Please reproduce, unchanged, every line of the rows below, from the line holding "genus: Cenchrus" through the end of the rows, inclusive.

(begin)

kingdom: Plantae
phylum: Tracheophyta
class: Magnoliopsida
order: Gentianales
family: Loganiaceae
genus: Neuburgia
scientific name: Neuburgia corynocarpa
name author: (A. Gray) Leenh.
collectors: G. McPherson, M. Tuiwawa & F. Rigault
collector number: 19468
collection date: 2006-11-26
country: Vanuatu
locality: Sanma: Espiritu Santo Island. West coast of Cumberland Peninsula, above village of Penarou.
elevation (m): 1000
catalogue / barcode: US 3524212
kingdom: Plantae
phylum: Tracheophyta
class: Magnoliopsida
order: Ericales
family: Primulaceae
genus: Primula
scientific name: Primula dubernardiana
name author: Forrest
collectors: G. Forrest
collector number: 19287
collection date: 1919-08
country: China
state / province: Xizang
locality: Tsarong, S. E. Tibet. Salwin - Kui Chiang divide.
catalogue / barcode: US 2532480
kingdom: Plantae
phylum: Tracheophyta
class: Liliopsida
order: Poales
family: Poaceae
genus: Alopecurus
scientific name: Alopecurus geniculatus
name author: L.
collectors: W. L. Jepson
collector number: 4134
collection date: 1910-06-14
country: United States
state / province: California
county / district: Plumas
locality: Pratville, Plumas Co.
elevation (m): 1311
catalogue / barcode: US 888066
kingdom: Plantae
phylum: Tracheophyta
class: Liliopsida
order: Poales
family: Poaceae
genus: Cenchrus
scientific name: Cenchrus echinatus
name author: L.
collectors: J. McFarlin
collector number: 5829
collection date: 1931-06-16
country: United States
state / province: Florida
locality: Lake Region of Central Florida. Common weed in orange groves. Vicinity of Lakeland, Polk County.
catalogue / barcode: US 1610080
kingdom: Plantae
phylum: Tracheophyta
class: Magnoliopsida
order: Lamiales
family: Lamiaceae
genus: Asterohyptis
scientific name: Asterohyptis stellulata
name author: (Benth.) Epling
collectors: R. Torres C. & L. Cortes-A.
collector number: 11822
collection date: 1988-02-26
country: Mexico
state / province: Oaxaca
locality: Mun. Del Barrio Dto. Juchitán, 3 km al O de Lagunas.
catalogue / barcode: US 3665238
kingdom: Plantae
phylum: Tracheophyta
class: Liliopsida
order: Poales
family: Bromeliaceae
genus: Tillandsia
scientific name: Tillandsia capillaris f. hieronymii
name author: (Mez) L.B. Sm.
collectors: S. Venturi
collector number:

(end)

* [THE COMPLETED TASK]:
genus: Cenchrus
scientific name: Cenchrus echinatus
name author: L.
collectors: J. McFarlin
collector number: 5829
collection date: 1931-06-16
country: United States
state / province: Florida
locality: Lake Region of Central Florida. Common weed in orange groves. Vicinity of Lakeland, Polk County.
catalogue / barcode: US 1610080
kingdom: Plantae
phylum: Tracheophyta
class: Magnoliopsida
order: Lamiales
family: Lamiaceae
genus: Asterohyptis
scientific name: Asterohyptis stellulata
name author: (Benth.) Epling
collectors: R. Torres C. & L. Cortes-A.
collector number: 11822
collection date: 1988-02-26
country: Mexico
state / province: Oaxaca
locality: Mun. Del Barrio Dto. Juchitán, 3 km al O de Lagunas.
catalogue / barcode: US 3665238
kingdom: Plantae
phylum: Tracheophyta
class: Liliopsida
order: Poales
family: Bromeliaceae
genus: Tillandsia
scientific name: Tillandsia capillaris f. hieronymii
name author: (Mez) L.B. Sm.
collectors: S. Venturi
collector number:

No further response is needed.